Exactly What I Want From Every Movie

Comedy, adventure, romance: what more do you need?

As I've said many times, I'm super happy that streaming services have figured that there's a huge audience for rom-coms. And it makes me even happier that the success of romantic content on streaming services has convinced Hollywood to reinvest in the genre. It's been a long time since a preview really made me excited for a movie, but when I saw the preview for The Lost City I had a huge grin on my face. Hubs and I saw it this weekend, and I'm happy to report that grin stayed in place the whole time.

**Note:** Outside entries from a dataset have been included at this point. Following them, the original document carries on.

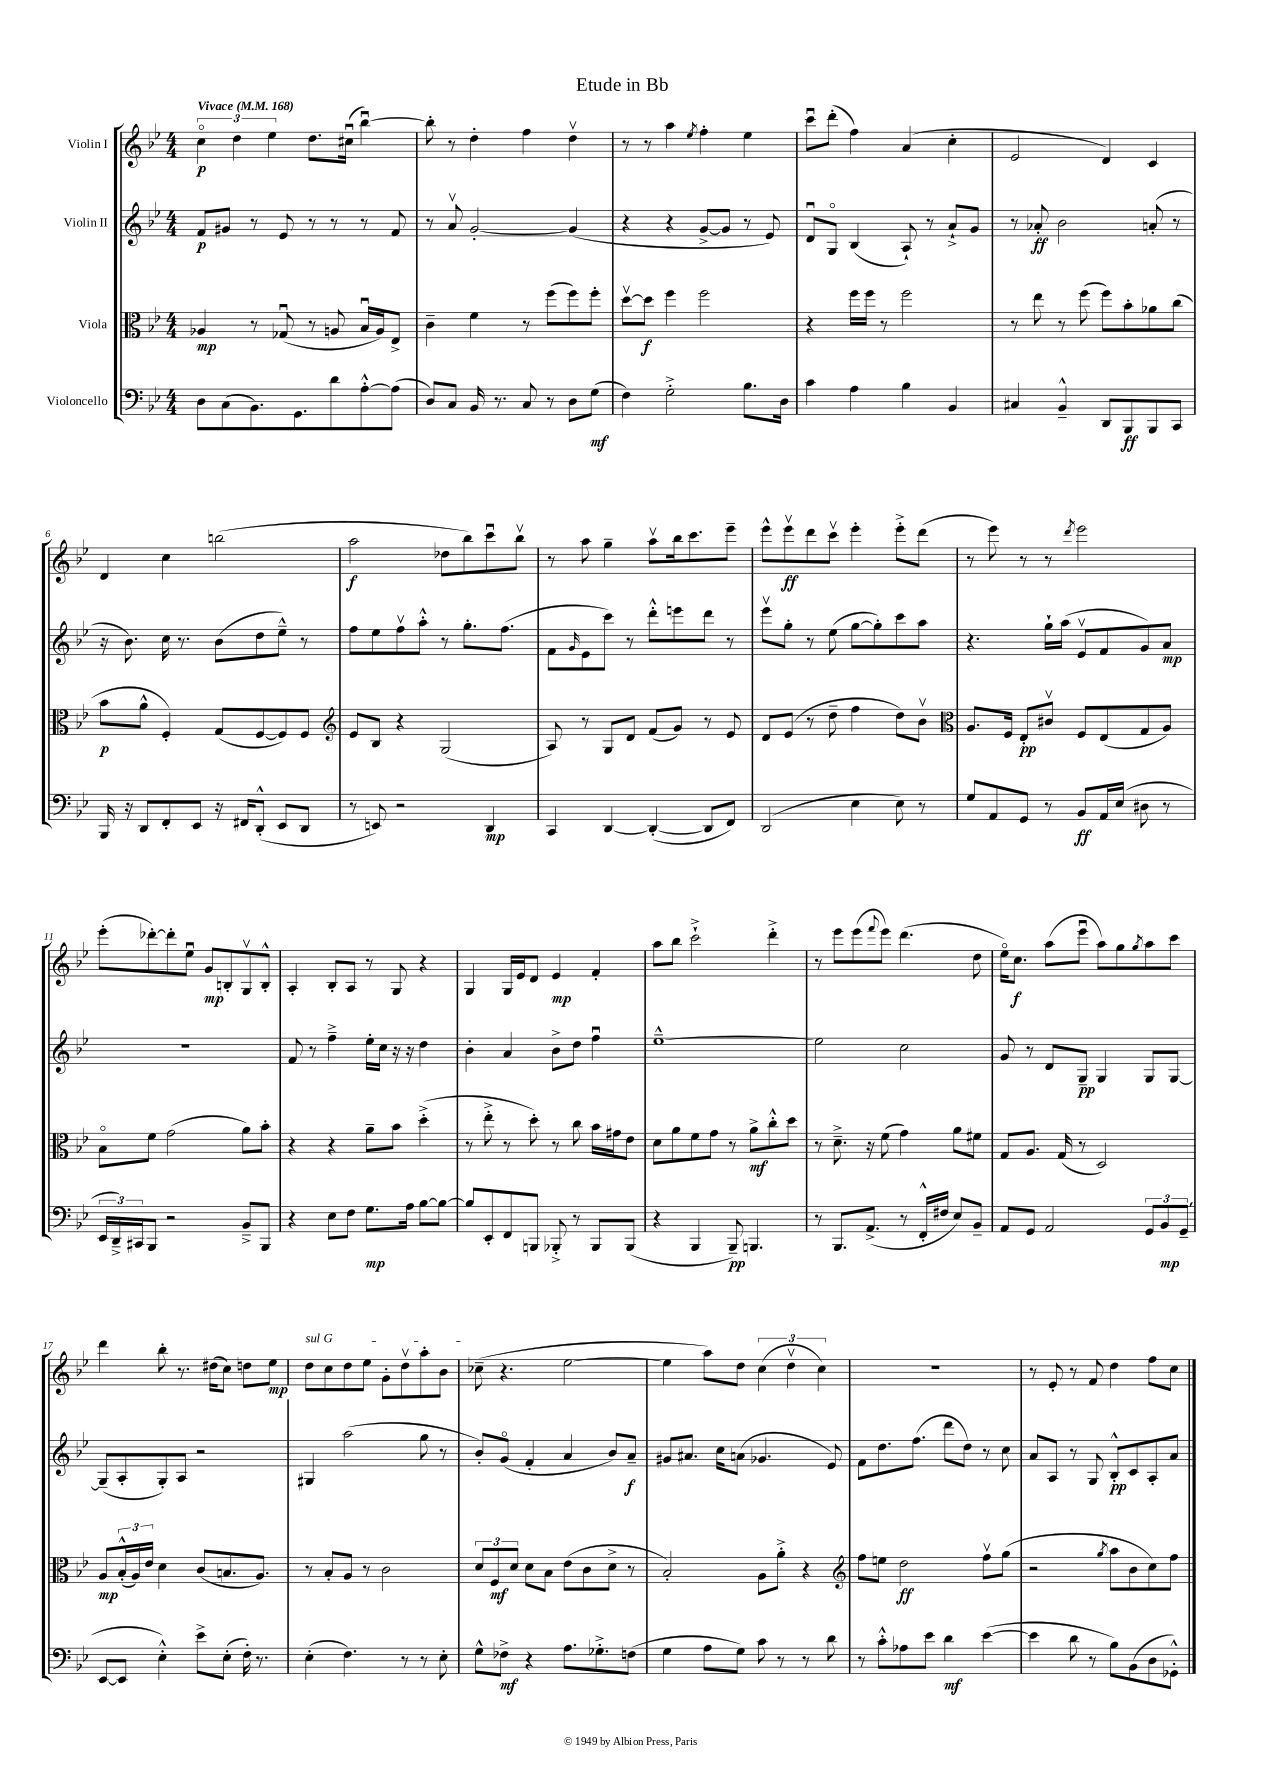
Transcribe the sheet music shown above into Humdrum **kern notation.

**kern	**kern	**kern	**kern
*staff4	*staff3	*staff2	*staff1
*clefF4	*clefC3	*clefG2	*clefG2
*k[b-e-]	*k[b-e-]	*k[b-e-]	*k[b-e-]
*M4/4	*M4/4	*M4/4	*M4/4
*MM168	*MM168	*MM168	*MM168
8D	4A-	8f	6cco
(8C	.	8g#	.
.	.	.	6dd
8.BB-)	8r	8r	.
.	.	.	6ee-
.	(8G-u	8e-	.
8.GG	.	.	.
.	8r	8r	8.dd
8d	8A	8r	.
.	.	.	(16cc#u
[8A'^^	16B-u	8r	[4bb-u)
.	16A)	.	.
(8A]	8E-^	8f	.
=	=	=	=
8D)	4c~	8r	8bb-']
8C	.	8av	8r
16BB-	4f	[2g'	4dd'
8.r	.	.	.
8C	8r	.	4ff
8r	(8ff	.	.
8D	8ff)	(4g]	4ddv
(8G	8ff'	.	.
=	=	=	=
4F)	[8ddv	4r	8r
.	8dd]	.	8r
2G'^	4ff	4r	4aa
.	.	.	8qee-
.	2ff	[8g^	4ff'
.	.	8g]	.
8.B-	.	8r	4ee-
.	.	8e-)	.
16D	.	.	.
=	=	=	=
4c	4r	8du	8cccu
.	.	8Go	(8ddd'
4A	16ff	(4B-	4ff)
.	16ff	.	.
.	8r	.	.
4B-	2ff	8A`)	(4a
.	.	8r	.
4BB-	.	8a`^	4cc'
.	.	8g	.
=	=	=	=
4C#	8r	8r	2e-
.	8ee-	8a-'	.
4BB-~^^	8r	2b-	.
.	(8ff	.	.
8DD	8ff)	.	4d)
8BBB-	8b-'	.	.
8BBB-	8a-	(8a'	4c
8CC	(8cc	8r	.
=	=	=	=
16BBB-	8b-	16r	4d
16r	.	8.b-)	.
8DD	8a^^	.	.
8FF'	4F')	16cc	4cc
.	.	8.r	.
8EE-	.	.	.
16r	(8G	(8b-	(2bb
16FF#	.	.	.
(8DD'^^	[8F	8dd	.
8EE-	8F])	8ee-~^^)	.
8DD	8F	8r	.
=	=	=	=
*	*clefG2	*	*
8r	8e-	8ff	2aa
8EE)	8B-	8ee-	.
2r	4r	8ffv	.
.	.	8aa'^^	.
.	(2G	8r	8dd-
.	.	8.gg'	8bb-)
4DD	.	.	8cccu
.	.	(8.ff	.
.	.	.	8bb-v
=	=	=	=
4CC	8A)	8f	8r
.	.	16qqg	.
.	8r	8e-	8aa
[4DD	8G	8ccc)	4gg~
.	8d	8r	.
(4DD'_	(8f	8ddd'^^	8aav
.	8g)	8eee	16bb-
.	.	.	8.ccc
8DD]	8r	8ddd	.
8FF)	8e-	8r	8eee-~
=	=	=	=
(2DD	8d	8eee-v	8eee-^^
.	(8e-	8gg'	8eee-v
.	8r	8r	8ddd
.	8dd~	(8ee-	8cccv
4E-	4ff	[8gg	4eee-'
.	.	8gg'])	.
8E-)	8dd)	8ccc	8eee-'^
8r	8b-v	8aa	(8ddd
=	=	=	=
*	*clefC3	*	*
8G	8.A	4.r	8r
8AA	.	.	8eee-)
.	16F	.	.
8GG	8E-'	.	8r
8r	8c#v	16gg`	8r
.	.	(16aa	.
.	.	.	8qddd
8BB-	8F	8e-v	2eee-
16AA	(8E-	8f	.
(16E-	.	.	.
8D#	8G	8g)	.
8r	8A)	8a	.
=	=	=	=
24EE-	8B-o	1r	(8eee-'
24DD~^)	.	.	.
24CC#	.	.	.
8BBB-	8f	.	[8ddd-')
2r	(2g	.	8ddd-']
.	.	.	8ee-u
.	.	.	8g
.	.	.	8B'
8BB-~^	8a)	.	8Gv
8BBB-	8b-'	.	8B'^^
=	=	=	=
4r	4r	8f	4A'
.	.	8r	.
8E-	4r	4ff~^	8B-'
8F	.	.	8A
8.G	8a~	16ee-'	8r
.	.	16cc	.
.	8b-	16r	8G
16A	.	16r	.
[8B-	(4dd'^	4dd	4r
8B-_	.	.	.
=	=	=	=
8B-]	8r	4b-'	4G
8EE-'	8ee-'^	.	.
8FF	8r	4a	16G
.	.	.	16e-
8BBB	8dd')	.	8d
8BBB-'^	8r	8b-^	4e-
8r	8cc	8dd	.
8BBB-	16b-	4ffu	4f'
.	16g#	.	.
(8BBB-	8e-	.	.
=	=	=	=
4r	8d	[1ee-~^^	8aa
.	8a	.	8bb-
4BBB-	8f	.	2ccc`^
.	8g	.	.
8BBB-~)	8r	.	.
4.BBB	8a^	.	.
.	8cc'^^	.	4ddd'^
.	8dd	.	.
=	=	=	=
8r	8r	2ee-]	8r
8.BBB-	8.d~^	.	8eee-
.	.	.	(8eee-
(8.AA^	16r	.	.
.	.	.	8qqfff
.	(8f	.	8eee-)
8r	4g)	2cc	(4.ddd
16FF'^^	.	.	.
16F#	.	.	.
8E-)	8a	.	.
8BB-~	8f#	.	8dd
=	=	=	=
8AA	8G	8g	16ee-o)
.	.	.	8.cc
8GG	8.A	8r	.
2AA	.	8d	(8aa
.	(16G	.	.
.	8r	8G~	8eee-u
.	2D)	4G	8aa)
.	.	.	8gg
.	.	.	8qgg
12GG	.	8G	8aa
12BB-	.	.	.
.	.	[8G	8ccc
(12GG~	.	.	.
=	=	=	=
[8EE-	8A	(8G~]	4ddd
8EE-]	(24B-'^^	8A'	.
.	24A)	.	.
.	24e-	.	.
4E-'^^)	4d	8G')	8bb-'
.	.	8A	8.r
8e-^	(8c	2r	.
.	.	.	(16dd#
(8E-'	8.B	.	8cc)
16F')	.	.	8dd
8.r	8.A)	.	.
.	.	.	8ee-
=	=	=	=
(4E-'	8r	4G#	8dd
.	8B-'	.	8cc
4.F)	8A	(2aa	8dd
.	8r	.	8ee-
.	2c	.	8g'
8r	.	.	8ddv
8r	.	8gg	8aa'
8E-'	.	8r	8b-
=	=	=	=
8G^^	12d	8b-')	(8cc-~
.	12F	.	.
8F-^	.	(8go	4.r
.	12d	.	.
4r	8d	4f'	.
.	8B-	.	.
8.A	(8e-	4a	[2ee-
.	8c	.	.
8.G-'^	.	.	.
.	8d^	8b-)	.
(8F	8r	8a~	.
=	=	=	=
4G	2B-')	8g#	4ee-]
.	.	8.a#	.
8A	.	.	8aa)
.	.	16cc	.
8G)	.	(8a	8dd
8c	8A	4.g-	(6cc
8r	8a'^	.	.
.	.	.	6ddv
8r	4r	.	.
.	.	.	6cc)
8d	.	8e-)	.
=	=	=	=
*	*clefG2	*	*
8r	8ff	8f	1r
8c'^^	8ee	8.dd	.
8A-	2dd	.	.
.	.	(8.ff	.
8e-	.	.	.
4d	.	8ddd	.
.	.	8dd)	.
([4e-	8ffv	8r	.
.	(8gg	8cc	.
=	=	=	=
4e-]	2r	8a	8r
.	.	8A	8e-'
8d	.	8r	8r
8r	.	8G	8f
.	8qgg	.	.
8B-)	8aa	8B-'^^	4dd
(8BB-	8b-	8c	.
8D	8cc)	8A'	8ff
8GG-'^^)	8ff	8a	8cc
==	==	==	==
*-	*-	*-	*-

Loretta Chase (Sandra Bullock) is an author trapped by her own success. She wrote a series of romantic adventure novels as a way of coping with the death of her husband, but what began as therapy has become a sort of prison. She reluctantly goes to an author event with Alan (Channing Tatum), the sexy cover model who wishes Loretta saw him as more than a pretty face. When she's kidnapped by a reclusive billionaire (Daniel Radcliffe) who believes she can help him find a lost treasure, Alan is determined to prove to Loretta that he's more than what he seems. Problem is, he is exactly what he seems--a sweet, studly slice of beefcake whose idea of roughing it includes a wheelie suitcase and an ergonomic neck pillow. Channing Tatum has really perfected the hot-guy-with-a-heart-of-gold here: sure, he's got an insane body, but what's really crazy is how nice he is. Sandy, by contrast, is playing sour, and she might have been unlikeable without the palpable shroud of grief that surrounds her even when she's wearing a magenta sequined jumpsuit. There are plenty of sexy jungle romance tropes, but they're presented with a tongue-in-cheek energy: there's totally a scene where Sandy has to touch Channing's naked back while they sit next to a roaring fire, but instead of tending his manfully-achieved wounds she's helping to soothe his eczema with face masks. Speaking of tongue-in-cheek, Brad Pitt has a fun cameo where he's basically spoofing himself, and the only thing that isn't perfect about it is that I wish it had lasted longer. Daniel Radcliffe is having a good time chewing the scenery, but his villainy is a little flat. By the end of the movie he's reduced to waving a gun to get what he wants, and I would have liked to have seen some more creative cruelty from his character. Overall, this was super enjoyable, and I definitely recommend checking it out.